41. Do despacho que não admitiu recurso, reclamaram as recorrentes para o Conselheiro Presidente do Supremo Tribunal de Justiça. Uma vez mais, não foi admitido o recurso.
42. Perante isto, o que fizeram as recorrentes- Recorrem da decisão da reclamação- Não. As recorrentes seguiram, precisamente, o caminho que o Reclamante seguiu neste mesmo processo: interpuseram recurso da decisão do Tribunal da Relação.
43. Pelo que sempre se dirá que não há a apontar ao Reclamante qualquer violação do Direito Adjectivo e que deveria ter sido admitido o recurso por si interposto.
Neste temos e nos mais de Direito, e sempre com o mui douto suprimento de V. Ex.ªs, deve ser revogada a douta decisão sumária proferida pelo Tribunal Constitucional que indeferiu o recurso interposto e substituída por outra que o aceite, com as legais consequências.
O Ministério Público respondeu, pronunciando-se pelo indeferimento da reclamação.
Fundamentação
Nos recursos de constitucionalidade interpostos ao abrigo da alínea b) do n.º 1 do artigo 70.º da LTC, como é o caso, só é admissível a interposição do recurso quando se mostrem esgotados os recursos ordinários possíveis (artigo 70.º, n.º 2), visando-se assim garantir que apenas seja possível aceder ao Tribunal Constitucional, neste tipo de recursos, relativamente a decisões que constituam a “última palavra” dentro da ordem jurisdicional a que pertence o tribunal que a proferiu.
Por isso se a parte utiliza um meio impugnatório como a reclamação para um tribunal superior de um despacho que não admitiu um recurso interposto para esse tribunal, é manifesto que aquele despacho já não pode ser objecto de recurso para o Tribunal Constitucional, uma vez que não traduz a última palavra da respectiva ordem jurisdicional, a qual, por força daquela impugnação, passou a ser a do tribunal superior que decidiu a reclamação.
Por esse motivo revela-se correcta a decisão de não conhecer do recurso interposto para o Tribunal Constitucional, uma vez que o despacho recorrido não foi quem aplicou de forma definitiva a norma cuja constitucionalidade o Reclamante pretende ver apreciada.
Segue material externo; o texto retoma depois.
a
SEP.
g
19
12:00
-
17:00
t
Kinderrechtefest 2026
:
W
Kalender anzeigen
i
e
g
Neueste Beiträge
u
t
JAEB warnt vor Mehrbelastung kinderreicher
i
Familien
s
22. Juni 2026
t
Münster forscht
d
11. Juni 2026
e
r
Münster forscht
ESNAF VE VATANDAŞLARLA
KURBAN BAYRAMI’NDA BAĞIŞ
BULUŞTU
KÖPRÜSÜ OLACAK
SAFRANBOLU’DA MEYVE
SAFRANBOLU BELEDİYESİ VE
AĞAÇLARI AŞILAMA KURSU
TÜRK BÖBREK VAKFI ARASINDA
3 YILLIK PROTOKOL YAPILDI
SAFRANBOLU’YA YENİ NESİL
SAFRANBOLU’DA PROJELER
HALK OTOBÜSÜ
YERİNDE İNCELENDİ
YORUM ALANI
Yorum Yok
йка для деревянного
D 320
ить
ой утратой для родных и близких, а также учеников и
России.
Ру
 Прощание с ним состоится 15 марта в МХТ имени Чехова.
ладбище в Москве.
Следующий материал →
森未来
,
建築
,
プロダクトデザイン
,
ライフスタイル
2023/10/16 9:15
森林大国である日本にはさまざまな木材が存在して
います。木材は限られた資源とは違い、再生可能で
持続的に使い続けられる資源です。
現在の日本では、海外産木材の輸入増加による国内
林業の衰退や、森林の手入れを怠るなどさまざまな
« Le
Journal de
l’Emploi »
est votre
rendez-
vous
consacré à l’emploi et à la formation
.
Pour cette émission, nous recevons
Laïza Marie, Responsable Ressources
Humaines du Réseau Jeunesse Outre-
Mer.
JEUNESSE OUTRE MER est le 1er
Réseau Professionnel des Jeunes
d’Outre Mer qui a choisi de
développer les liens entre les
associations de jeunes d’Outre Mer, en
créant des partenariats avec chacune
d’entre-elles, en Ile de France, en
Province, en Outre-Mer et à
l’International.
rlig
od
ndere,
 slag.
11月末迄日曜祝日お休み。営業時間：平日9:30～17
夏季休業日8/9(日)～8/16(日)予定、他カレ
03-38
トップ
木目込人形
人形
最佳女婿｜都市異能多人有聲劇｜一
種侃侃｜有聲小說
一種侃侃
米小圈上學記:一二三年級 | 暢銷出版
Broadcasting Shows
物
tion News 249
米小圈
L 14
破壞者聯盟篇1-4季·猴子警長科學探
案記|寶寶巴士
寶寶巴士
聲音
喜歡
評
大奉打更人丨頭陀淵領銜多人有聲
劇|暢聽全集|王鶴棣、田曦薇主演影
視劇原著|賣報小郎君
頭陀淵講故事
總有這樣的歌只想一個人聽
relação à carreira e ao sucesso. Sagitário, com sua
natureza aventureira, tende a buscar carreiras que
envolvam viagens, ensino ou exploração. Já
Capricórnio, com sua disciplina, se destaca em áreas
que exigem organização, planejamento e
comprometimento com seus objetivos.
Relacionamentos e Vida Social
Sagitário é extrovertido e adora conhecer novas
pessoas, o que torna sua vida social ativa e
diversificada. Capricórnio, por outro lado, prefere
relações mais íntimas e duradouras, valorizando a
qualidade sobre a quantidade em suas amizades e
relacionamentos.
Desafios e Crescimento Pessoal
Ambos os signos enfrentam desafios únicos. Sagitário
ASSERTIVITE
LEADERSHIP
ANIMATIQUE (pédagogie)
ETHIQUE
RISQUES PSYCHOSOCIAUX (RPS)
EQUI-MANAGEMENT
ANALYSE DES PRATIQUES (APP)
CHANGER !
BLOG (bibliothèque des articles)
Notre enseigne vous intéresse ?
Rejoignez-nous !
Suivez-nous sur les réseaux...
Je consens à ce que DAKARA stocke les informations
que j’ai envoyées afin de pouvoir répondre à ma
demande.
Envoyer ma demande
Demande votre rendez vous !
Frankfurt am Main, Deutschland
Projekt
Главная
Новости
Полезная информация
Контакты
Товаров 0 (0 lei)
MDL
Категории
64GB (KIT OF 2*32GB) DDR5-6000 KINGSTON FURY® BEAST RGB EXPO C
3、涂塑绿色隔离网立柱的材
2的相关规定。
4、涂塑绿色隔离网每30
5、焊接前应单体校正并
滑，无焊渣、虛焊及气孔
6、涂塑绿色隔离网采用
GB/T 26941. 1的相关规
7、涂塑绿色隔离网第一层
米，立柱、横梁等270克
Não há aqui também lugar para o cumprimento do artigo 75.º-A, n.º 5, da LTC, uma vez que esse convite apenas deve ser efectuado quando o requerimento de interposição de recurso for omisso quanto à indicação de qualquer elemento exigido pelo mesmo artigo 75.º, n.º 1 e 2, da LTC., o que não é o caso.
Por esta razão deve ser indeferida a reclamação apresentada.
Decisão
Pelo exposto indefere-se a reclamação apresentada por A..
Custas pelo reclamante, fixando-se a taxa de justiça em 20 unidades de conta, ponderados os critérios referidos no artigo 9.º, n.º 1, do Decreto-lei n.º 303/98, de 7 de Outubro (artigo 7.º, do mesmo diploma).
Lisboa, 6 de Julho de 2011. – João Cura Mariano – Catarina Sarmento e Castro – Rui Manuel Moura Ramos.